__What the exercise asks__:
Once the images are removed, repeat all of the entries exactly.
• • •
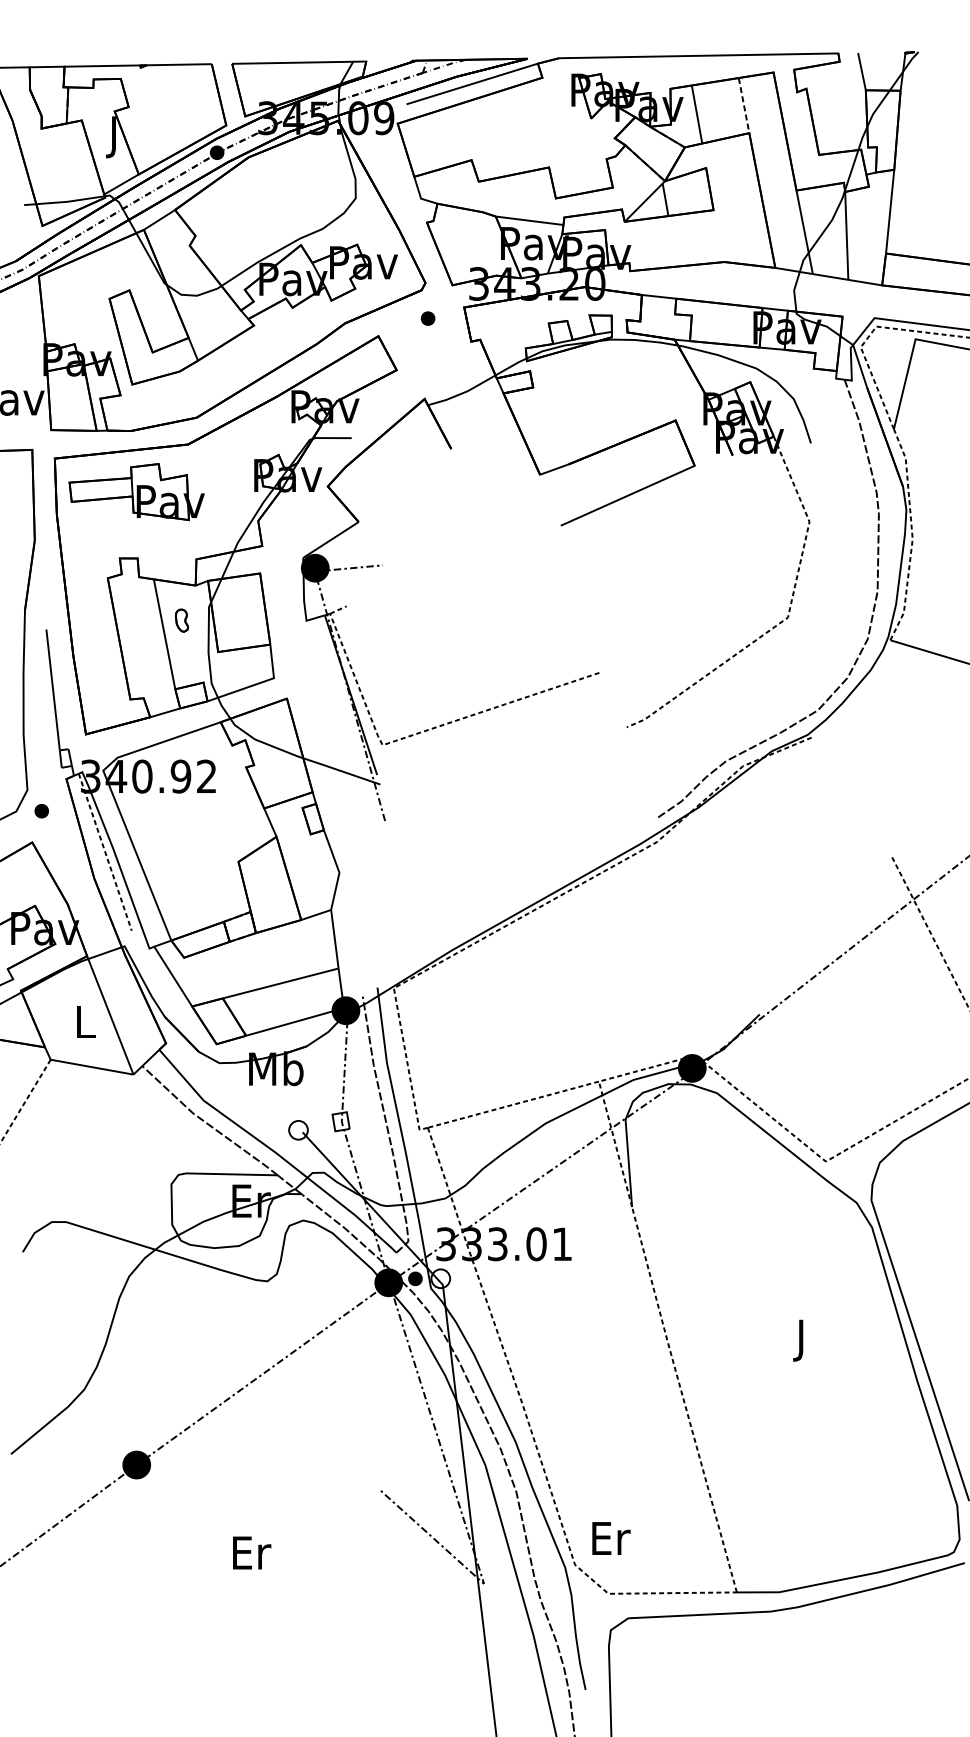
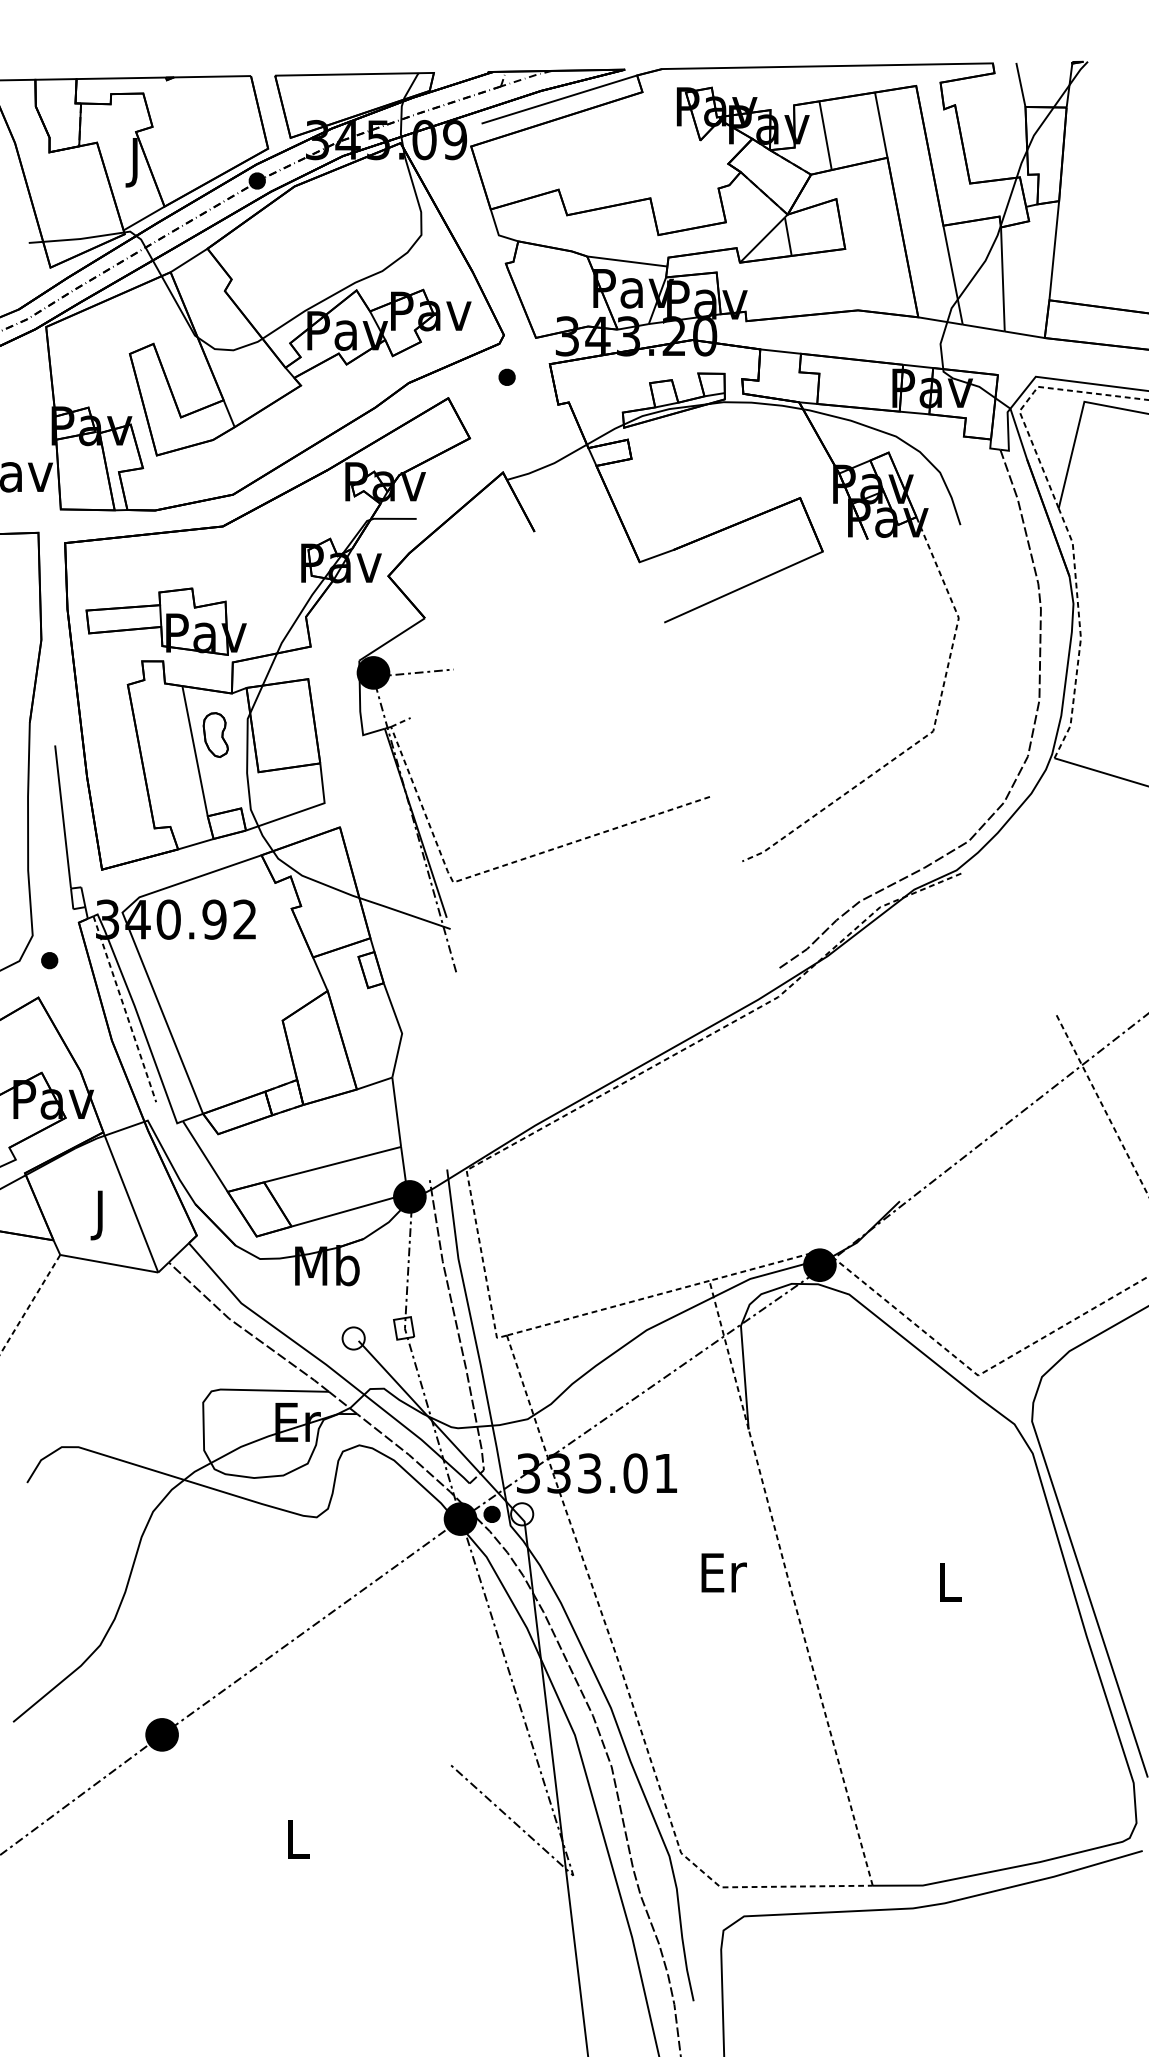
line: (744, 105) -> (881, 125), dashed -> solid
part: (136, 491) -> (165, 621), moved
part: (181, 620) -> (215, 734), size x1.67
text: (85, 1026) -> (101, 1215), L -> J
text: (802, 1340) -> (950, 1587), J -> L
text: (610, 1538) -> (723, 1572), moved
text: (251, 1552) -> (298, 1838), Er -> L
• • •
__Result of this task__:
line: (744, 105) -> (881, 125), dashed -> solid
part: (136, 491) -> (165, 621), moved
part: (181, 620) -> (215, 734), size x1.67
text: (85, 1026) -> (101, 1215), L -> J
text: (802, 1340) -> (950, 1587), J -> L
text: (610, 1538) -> (723, 1572), moved
text: (251, 1552) -> (298, 1838), Er -> L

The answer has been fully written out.